**DIRECTIONS**
Work through the data below and copy out every line where "Heer" is found.

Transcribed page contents
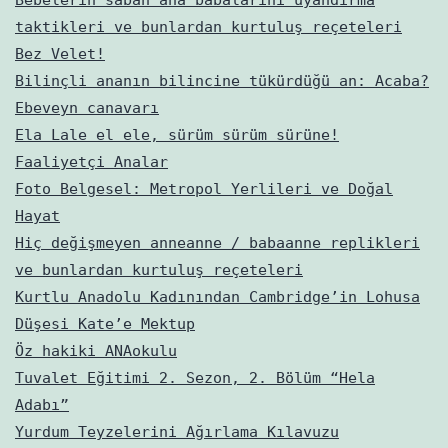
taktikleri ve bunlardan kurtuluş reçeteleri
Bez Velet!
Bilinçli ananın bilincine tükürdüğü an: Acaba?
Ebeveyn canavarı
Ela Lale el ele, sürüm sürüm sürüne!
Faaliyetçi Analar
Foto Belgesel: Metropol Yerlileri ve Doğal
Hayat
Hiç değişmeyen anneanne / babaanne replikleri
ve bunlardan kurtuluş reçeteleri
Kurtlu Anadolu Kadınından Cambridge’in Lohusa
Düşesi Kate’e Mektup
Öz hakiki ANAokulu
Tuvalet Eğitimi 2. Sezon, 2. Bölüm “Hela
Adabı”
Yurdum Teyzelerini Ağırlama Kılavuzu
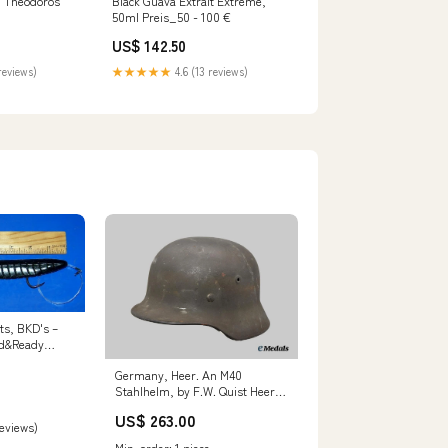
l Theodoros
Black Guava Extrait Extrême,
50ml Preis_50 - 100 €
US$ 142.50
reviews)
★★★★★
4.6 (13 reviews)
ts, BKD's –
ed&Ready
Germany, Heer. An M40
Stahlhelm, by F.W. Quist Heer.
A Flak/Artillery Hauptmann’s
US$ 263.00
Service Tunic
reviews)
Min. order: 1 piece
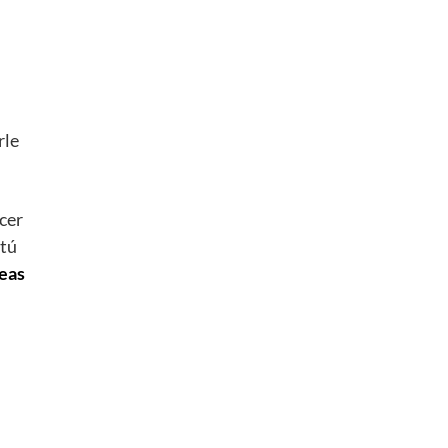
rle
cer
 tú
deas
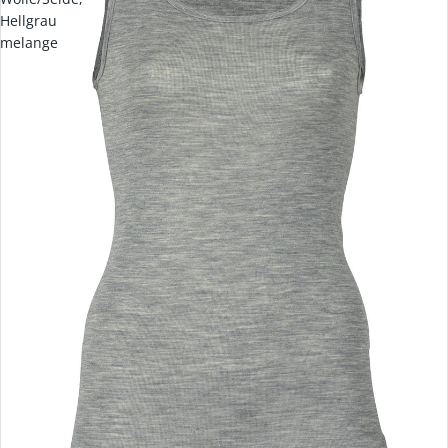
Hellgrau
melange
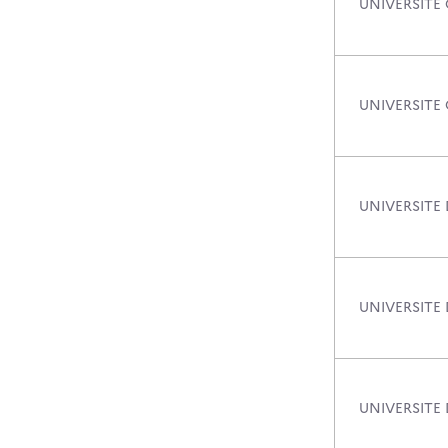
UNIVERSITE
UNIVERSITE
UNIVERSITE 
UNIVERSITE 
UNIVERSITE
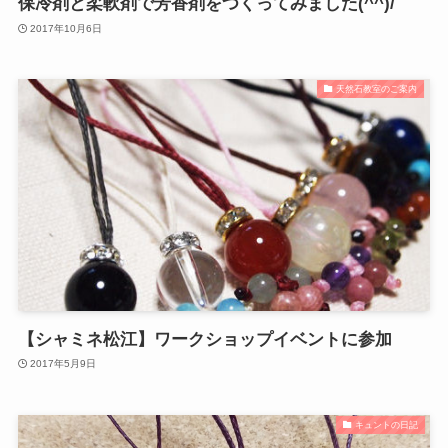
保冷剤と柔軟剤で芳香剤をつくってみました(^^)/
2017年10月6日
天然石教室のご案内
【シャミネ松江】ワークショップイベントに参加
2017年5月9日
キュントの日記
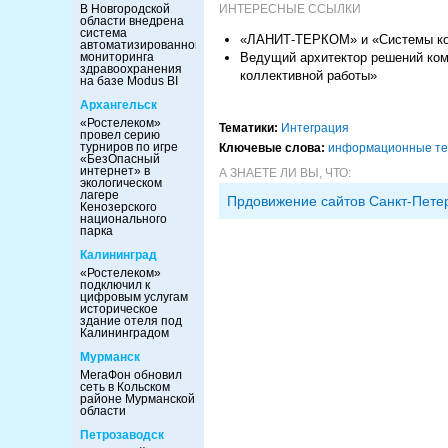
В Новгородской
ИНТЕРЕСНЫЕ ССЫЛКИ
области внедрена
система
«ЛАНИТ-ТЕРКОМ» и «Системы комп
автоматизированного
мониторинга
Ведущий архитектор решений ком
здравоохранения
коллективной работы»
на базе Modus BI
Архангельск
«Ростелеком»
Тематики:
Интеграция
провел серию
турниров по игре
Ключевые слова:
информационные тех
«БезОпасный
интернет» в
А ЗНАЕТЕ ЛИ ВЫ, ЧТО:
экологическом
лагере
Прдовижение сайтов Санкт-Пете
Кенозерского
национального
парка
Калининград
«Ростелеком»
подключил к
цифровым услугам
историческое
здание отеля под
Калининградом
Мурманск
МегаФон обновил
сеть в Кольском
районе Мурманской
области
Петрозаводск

**RESULT OF THE EXERCISE**
Germany, Heer. An M40
Stahlhelm, by F.W. Quist Heer.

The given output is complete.